Essen. Die jungen Männer von United Sports kümmern sich vor allem um jugendliche Migranten. Für ihr Engagement wurden sie 2010 mit dem Preis „Essens Beste“ ausgezeichnet. Seither hat sich die Mitgliederzahl ihrer Abteilung verdoppelt.

Sie kennen sich aus mit Krisengebieten. Haben ihre Wurzeln im Libanon oder in Afghanistan, sind aufgewachsen in den Hochhaussiedlungen der Essener Oststadt. Und haben eine Erfolgsgeschichte zu erzählen: jeder für sich und alle zusammen. Im Frühjahr 2010 haben sieben Männer, die sechs Nationalitäten angehören, den Preis „Essens Beste“ gewonnen, in der Kategorie Ehrenamt. Zwei Jahre vorher hatten sie die Gruppe „United Sports“ gegründet, die sich als Abteilung des MTG Horst besonders an junge Migranten wendet.

Nun da wieder die Bewerbungen für „Essens Beste“ laufen, haben wir sie beim Training in der Marienschule in Steele besucht und nachgefragt, was aus ihrem Engagement geworden ist.

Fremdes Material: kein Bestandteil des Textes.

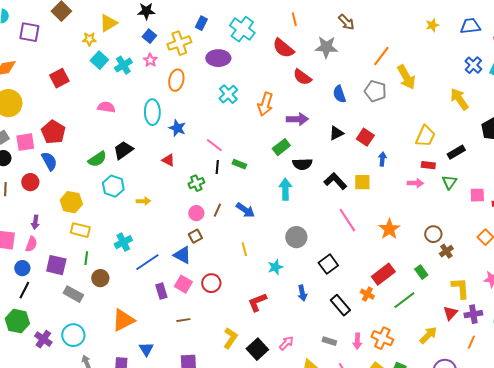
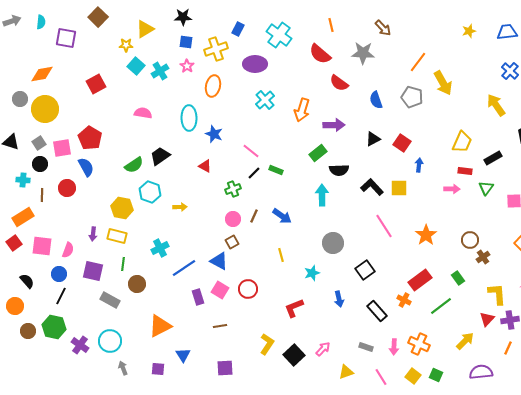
blue square: (149, 36) -> (186, 42), turned -32
black line: (217, 167) -> (254, 173), turned 40
yellow hexagon: (71, 202) -> (122, 208), moved
purple arrow: (35, 222) -> (93, 234), moved

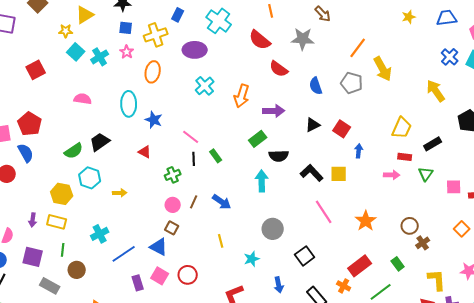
green rectangle: (276, 170) -> (216, 156), turned 32
black line: (254, 173) -> (194, 159), turned -48
brown square: (232, 242) -> (172, 228), turned -32

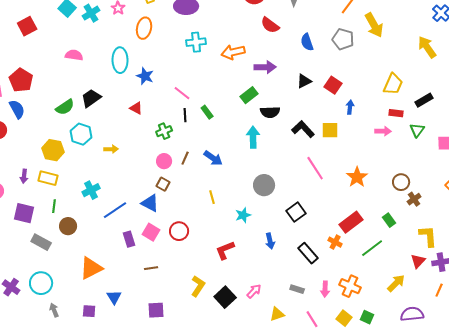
cyan cross: (205, 86) -> (196, 42), turned 36
orange arrow: (242, 96) -> (233, 52), turned 60

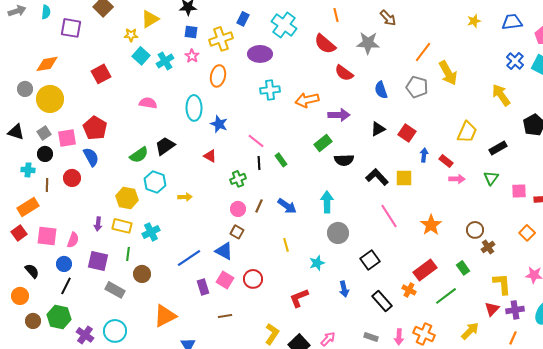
red rectangle: (396, 113) -> (446, 161), moved, turned 32
cyan arrow: (253, 137) -> (327, 202), moved
cyan cross: (91, 190) -> (151, 232), moved

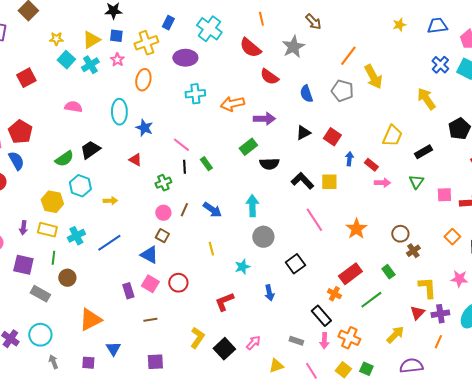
yellow triangle: (150, 19) -> (91, 40), moved
gray star: (368, 43) -> (293, 47), turned -30
blue line: (189, 258) -> (109, 243), moved
black rectangle: (382, 301) -> (321, 316), moved

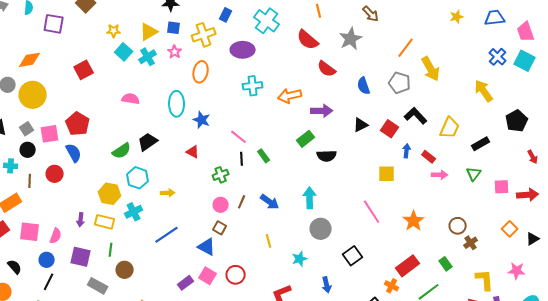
black L-shape: (302, 181) -> (416, 116), moved
cyan cross: (76, 236) -> (134, 212), moved
purple rectangle: (128, 291) -> (186, 283), turned 70

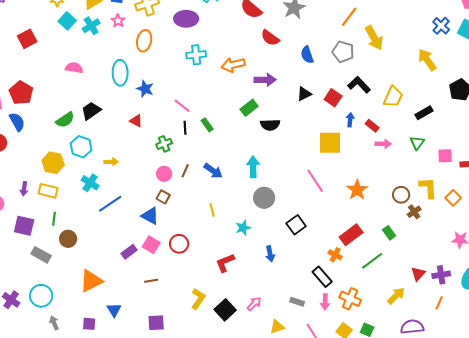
yellow square: (387, 174) -> (330, 143), size x1.4
cyan cross: (134, 212) -> (90, 183), moved, turned -30
yellow L-shape: (485, 280) -> (428, 188), moved

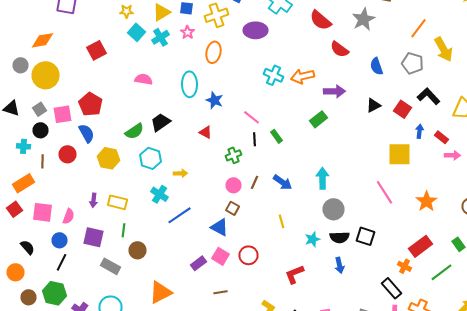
cyan cross: (196, 55) -> (274, 75), moved, turned 30
black semicircle: (270, 125) -> (340, 237), moved
yellow hexagon: (53, 163) -> (108, 158), moved
black square: (296, 225) -> (366, 236), turned -36

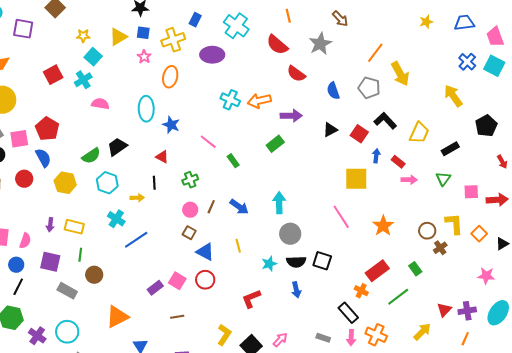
cyan cross: (160, 37) -> (83, 80), moved
black line: (254, 139) -> (154, 183), moved
blue triangle: (220, 227) -> (205, 252), moved

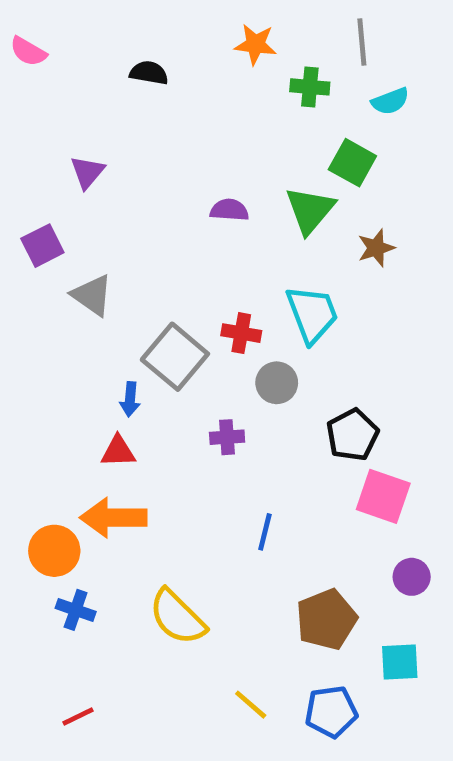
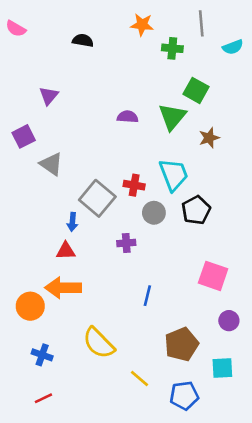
cyan semicircle: (390, 101) -> (233, 47), moved
black pentagon: (352, 435) -> (196, 210), moved
blue cross: (76, 610) -> (42, 355), moved
yellow line: (251, 705) -> (139, 379), moved

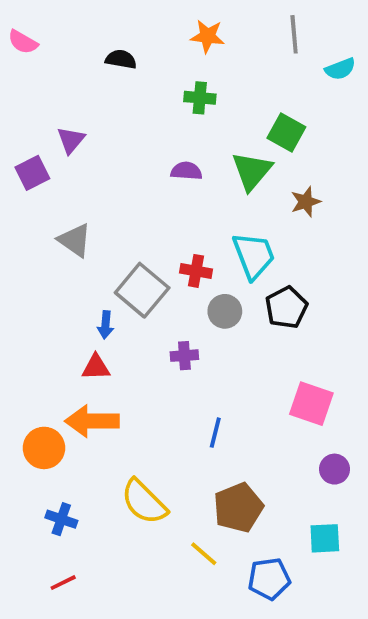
green cross: (172, 48) -> (200, 98), moved
purple square: (24, 136) -> (32, 173), moved
brown pentagon: (182, 344) -> (238, 508), moved

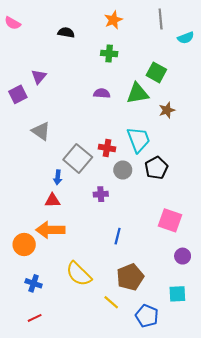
orange star: (208, 36) -> (113, 20), turned -30
green triangle: (252, 171) -> (137, 93), turned 40
blue pentagon: (269, 579) -> (147, 316), turned 30

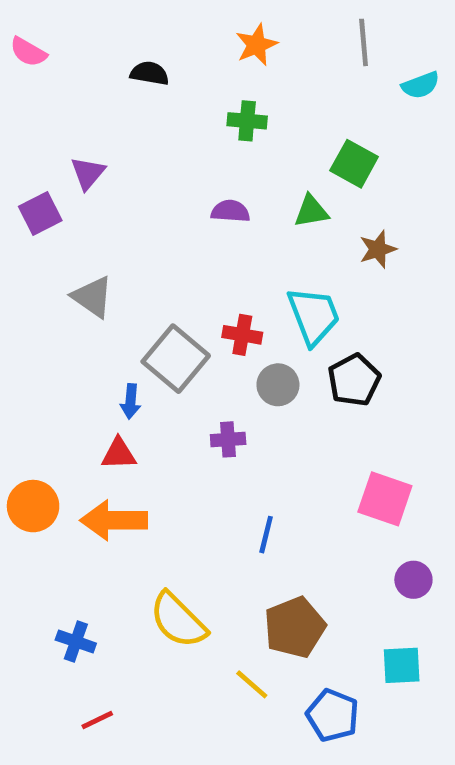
green triangle: (137, 93) -> (311, 211), size x0.7
orange circle: (24, 245) -> (33, 506), moved
red line: (35, 318) -> (97, 720), moved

Was sich geändert hat? Sebastian Tlatlik lacht: „Wir sind jetzt zu acht. Es ist ein Quotendeutscher dazu gekommen.“ Vor allem aber habe sich die Zahl der Kinder und Jugendlichen verdoppelt, die an ihren Sportangeboten teilnehmen; rund 100 sind es heute. Das Preisgeld, das war gleich klar, sollte diesen Kindern zugute kommen. So haben sie neues Equipment gekauft und Ausflüge organisiert, zum Beispiel zum Weihnachtsmarkt.

Fußball statt Playstation

Tlatlik ist 29 und mittlerweile hauptamtlich beim MTG Horst beschäftigt. Er weiß, wie viel der Sport den Kindern bedeutet – und was sie sonst machen würden: „Playstation, Abhängen, dumme Gedanken, Ärger mit der Polizei.“ United Sports setzt Fußball, Boxen und Unique Sports – einen Abenteuersport – dagegen. „Die sollen ausgepowert nach Hause gehen.“

Und nicht nur das: „Beim Boxen nehmen wir auch an Wettkämpfen teil, das motiviert die Kinder. Sie wollen ja Erfolg haben“, sagt Tatdat Pham (24), der aus Vietnam stammt. „Wer selbstbewusst und erfolgreich im Sport ist, muss sich nicht auf der Straße prügeln“, ergänzt der 26-jährige Akmal Sadullaev. Im Übrigen gelte: Wer doch zuschlägt, wird vom Training ausgeschlossen.

Bei United Sports gehe es für manche auch darum, erstmals im Leben feste Regeln zu lernen. Auf 20 Teilnehmer kommen deshalb drei Betreuer. „Manchmal bringt uns die Polizei einen Kandidaten und sagt: ‘Kümmert euch mal um den.’“

Männliche Vorbilder sind rar

Oft seien sie die einzigen männlichen Vorbilder für die Jungen, von denen viele bei alleinerziehenden Müttern aufwachsen. „Bevor wir United Sports gegründet haben, waren wir als Übungsleiter im Offenen Ganztag an der Grundschule Bergmannsfeld. Da kamen wir auch gut an“, sagt Radeb Neko. So gut, dass der Vorsitzende des MTG Horst sie quasi abgeworben hat: Er hatte die Idee, in seinem Verein ein Angebot vor allem für junge Migranten zu starten. Es sollte für jeden bezahlbar sein: Für 1,50 Euro im Monat können die Kinder bis zu fünf Mal wöchentlich zum Sport gehen.

Es sei wichtig, den MTG Horst als größten Essener Sportverein im Rücken zu wissen, sagen die jungen Männer. Umgekehrt bringen sie eine wichtige Qualifikation für ihren Trainerjob mit. „Wir verstehen diese Kinder, können uns in die hineinversetzen“, sagt Fiarid Dia, der aus dem Libanon kommt und gerade seine Bachelor-Arbeit im Fach Maschinenbau schreibt. Dass er selbst als Teenager „keinen Mist gebaut hat“, schreibt er auch dem Sport zu. „Ich hab viel Halt bekommen, möchte nun etwas zurückgeben.“ Ähnlich sehen es Radeb und Akmal, die Elektrotechnik bzw. International Management studieren – und trotzdem Zeit für das Training finden.

Tatdat Pham schließlich will sich hauptberuflich um Kinder kümmern: Er macht gerade sein Referendariat an einer Bochumer Grundschule. Da dürfte der 24-Jährige doppelten Exotenstatus haben, als Mann und Migrant.